What is required:
Please copy the records word for word, from the start through the line containing "A kerekek egy", and include that line.

━━━━━ Task data ━━━━━

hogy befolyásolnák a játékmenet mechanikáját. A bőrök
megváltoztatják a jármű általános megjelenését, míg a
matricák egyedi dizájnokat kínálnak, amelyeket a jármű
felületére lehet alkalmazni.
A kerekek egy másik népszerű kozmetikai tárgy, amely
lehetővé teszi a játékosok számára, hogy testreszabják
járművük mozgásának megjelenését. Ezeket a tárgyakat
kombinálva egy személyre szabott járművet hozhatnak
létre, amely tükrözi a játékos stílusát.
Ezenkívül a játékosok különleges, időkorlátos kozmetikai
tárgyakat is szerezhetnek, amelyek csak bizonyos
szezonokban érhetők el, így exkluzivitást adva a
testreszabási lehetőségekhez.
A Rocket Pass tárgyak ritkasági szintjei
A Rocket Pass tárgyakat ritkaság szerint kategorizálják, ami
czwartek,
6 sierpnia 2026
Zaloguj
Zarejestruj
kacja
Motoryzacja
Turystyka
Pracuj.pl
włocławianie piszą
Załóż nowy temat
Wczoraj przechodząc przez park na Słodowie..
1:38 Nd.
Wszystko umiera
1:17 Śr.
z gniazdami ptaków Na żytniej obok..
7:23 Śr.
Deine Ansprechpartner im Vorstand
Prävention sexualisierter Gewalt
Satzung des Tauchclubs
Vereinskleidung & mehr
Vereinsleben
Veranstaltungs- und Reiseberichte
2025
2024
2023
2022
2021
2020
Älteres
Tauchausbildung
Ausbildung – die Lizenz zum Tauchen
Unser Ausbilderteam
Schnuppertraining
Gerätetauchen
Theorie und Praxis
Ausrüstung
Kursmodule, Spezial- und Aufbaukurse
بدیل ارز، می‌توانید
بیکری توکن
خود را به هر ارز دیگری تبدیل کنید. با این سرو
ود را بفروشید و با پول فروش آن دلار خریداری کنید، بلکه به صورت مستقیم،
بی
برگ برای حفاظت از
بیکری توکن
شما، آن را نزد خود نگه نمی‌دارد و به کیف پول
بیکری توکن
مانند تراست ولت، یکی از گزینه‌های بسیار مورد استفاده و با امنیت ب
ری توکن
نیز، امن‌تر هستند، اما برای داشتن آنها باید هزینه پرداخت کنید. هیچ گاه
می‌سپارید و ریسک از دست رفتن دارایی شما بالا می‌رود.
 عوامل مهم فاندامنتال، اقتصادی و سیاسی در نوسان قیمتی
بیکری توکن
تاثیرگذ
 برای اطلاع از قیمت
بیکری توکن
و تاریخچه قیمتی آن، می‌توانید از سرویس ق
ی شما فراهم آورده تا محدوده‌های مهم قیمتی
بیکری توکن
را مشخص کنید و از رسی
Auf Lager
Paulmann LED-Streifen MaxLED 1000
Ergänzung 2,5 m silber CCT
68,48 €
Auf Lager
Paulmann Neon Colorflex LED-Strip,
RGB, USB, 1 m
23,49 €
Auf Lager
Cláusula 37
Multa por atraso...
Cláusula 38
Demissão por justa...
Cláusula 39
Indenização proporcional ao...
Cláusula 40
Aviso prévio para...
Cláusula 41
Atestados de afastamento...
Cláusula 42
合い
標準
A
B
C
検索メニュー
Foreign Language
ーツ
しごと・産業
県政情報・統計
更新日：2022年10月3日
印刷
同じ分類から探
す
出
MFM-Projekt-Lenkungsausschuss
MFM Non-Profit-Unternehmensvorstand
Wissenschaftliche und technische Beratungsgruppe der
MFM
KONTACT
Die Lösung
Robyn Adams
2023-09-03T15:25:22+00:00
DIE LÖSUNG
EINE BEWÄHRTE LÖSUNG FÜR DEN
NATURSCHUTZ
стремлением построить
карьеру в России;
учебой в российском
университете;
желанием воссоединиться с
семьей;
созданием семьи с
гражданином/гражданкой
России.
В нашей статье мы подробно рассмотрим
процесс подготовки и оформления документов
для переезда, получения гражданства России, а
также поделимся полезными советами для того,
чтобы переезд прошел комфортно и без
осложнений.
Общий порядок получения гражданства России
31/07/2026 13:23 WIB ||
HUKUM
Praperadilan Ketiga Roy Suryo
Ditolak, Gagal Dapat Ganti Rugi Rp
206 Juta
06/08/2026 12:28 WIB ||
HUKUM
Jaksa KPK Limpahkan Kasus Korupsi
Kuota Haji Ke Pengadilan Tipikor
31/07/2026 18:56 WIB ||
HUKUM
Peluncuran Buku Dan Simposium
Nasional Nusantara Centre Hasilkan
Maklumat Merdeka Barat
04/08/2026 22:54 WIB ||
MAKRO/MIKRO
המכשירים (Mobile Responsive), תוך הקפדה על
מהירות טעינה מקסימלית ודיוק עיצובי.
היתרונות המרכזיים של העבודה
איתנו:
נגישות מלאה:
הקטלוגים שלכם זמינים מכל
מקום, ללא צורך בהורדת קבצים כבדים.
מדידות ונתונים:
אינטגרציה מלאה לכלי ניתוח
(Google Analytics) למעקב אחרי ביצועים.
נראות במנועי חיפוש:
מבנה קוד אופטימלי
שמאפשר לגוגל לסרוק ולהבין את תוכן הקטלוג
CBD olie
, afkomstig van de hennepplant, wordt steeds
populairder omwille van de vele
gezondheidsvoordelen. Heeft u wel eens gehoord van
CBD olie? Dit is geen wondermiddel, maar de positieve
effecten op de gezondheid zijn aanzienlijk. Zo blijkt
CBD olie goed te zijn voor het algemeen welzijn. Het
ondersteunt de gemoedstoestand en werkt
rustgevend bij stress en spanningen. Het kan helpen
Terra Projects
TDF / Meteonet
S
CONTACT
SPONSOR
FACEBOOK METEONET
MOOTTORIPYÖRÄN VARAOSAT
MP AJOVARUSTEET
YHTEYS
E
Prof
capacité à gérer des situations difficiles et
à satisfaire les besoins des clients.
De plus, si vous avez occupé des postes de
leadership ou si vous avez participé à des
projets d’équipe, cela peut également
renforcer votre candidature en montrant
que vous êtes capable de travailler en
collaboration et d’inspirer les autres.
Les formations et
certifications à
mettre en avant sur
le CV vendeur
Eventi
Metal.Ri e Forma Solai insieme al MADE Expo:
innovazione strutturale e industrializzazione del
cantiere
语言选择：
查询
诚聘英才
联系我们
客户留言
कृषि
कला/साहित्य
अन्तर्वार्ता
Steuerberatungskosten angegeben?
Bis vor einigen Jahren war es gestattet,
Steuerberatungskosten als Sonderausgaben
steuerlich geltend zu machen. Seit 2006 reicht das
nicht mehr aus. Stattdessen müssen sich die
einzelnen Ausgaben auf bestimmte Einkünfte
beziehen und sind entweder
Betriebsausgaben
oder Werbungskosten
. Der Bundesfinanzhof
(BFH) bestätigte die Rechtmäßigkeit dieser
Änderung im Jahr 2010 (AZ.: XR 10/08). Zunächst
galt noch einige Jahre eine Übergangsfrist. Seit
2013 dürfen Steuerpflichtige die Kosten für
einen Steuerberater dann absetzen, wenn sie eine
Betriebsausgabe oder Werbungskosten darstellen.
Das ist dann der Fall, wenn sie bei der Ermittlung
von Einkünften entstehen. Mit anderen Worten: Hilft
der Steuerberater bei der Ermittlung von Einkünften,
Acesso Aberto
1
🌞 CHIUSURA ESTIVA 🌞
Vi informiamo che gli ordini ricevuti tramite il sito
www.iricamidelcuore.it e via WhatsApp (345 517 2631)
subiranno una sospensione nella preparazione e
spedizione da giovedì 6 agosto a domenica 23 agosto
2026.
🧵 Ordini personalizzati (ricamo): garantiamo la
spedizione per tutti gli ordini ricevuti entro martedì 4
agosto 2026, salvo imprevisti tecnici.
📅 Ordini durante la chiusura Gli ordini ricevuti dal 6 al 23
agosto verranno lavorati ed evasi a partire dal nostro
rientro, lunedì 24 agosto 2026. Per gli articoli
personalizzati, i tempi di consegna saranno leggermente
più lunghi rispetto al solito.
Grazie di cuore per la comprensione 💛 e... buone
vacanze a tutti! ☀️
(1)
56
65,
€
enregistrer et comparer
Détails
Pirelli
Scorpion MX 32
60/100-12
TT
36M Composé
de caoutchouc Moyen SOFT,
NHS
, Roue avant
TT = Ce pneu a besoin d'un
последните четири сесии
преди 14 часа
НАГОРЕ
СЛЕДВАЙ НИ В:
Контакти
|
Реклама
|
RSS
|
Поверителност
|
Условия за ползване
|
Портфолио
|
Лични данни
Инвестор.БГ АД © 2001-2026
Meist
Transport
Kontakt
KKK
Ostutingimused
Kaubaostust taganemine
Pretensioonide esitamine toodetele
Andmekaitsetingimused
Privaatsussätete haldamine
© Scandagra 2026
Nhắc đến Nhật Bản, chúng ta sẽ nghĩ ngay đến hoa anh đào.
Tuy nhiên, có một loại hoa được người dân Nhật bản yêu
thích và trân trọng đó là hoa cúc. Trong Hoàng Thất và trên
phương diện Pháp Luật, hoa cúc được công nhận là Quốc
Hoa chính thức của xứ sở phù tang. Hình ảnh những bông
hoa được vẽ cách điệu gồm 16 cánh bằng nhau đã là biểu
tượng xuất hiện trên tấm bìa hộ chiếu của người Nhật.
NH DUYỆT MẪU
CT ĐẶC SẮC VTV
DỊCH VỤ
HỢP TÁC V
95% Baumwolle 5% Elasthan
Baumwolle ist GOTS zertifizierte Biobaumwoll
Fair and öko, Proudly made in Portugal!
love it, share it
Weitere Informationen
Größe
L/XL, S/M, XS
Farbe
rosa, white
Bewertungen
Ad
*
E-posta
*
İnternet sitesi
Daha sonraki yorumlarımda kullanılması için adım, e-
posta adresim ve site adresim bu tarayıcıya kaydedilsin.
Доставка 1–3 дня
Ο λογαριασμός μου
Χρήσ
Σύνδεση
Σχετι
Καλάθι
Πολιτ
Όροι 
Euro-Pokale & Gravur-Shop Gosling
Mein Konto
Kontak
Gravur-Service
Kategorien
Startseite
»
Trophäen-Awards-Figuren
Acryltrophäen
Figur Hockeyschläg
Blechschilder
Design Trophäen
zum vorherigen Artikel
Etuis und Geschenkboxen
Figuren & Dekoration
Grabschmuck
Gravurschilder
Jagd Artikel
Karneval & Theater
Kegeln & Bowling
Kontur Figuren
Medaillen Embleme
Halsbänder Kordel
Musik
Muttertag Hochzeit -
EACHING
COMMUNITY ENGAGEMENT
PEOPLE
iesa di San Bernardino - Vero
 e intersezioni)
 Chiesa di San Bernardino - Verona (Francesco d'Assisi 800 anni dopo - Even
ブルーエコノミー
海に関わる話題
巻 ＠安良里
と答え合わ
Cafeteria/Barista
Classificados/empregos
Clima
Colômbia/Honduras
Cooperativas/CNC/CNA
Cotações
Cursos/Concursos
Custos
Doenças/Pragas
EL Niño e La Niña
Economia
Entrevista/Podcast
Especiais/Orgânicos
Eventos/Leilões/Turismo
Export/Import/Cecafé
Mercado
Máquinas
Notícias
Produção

━━━━━

Answer section:
hogy befolyásolnák a játékmenet mechanikáját. A bőrök
megváltoztatják a jármű általános megjelenését, míg a
matricák egyedi dizájnokat kínálnak, amelyeket a jármű
felületére lehet alkalmazni.
A kerekek egy másik népszerű kozmetikai tárgy, amely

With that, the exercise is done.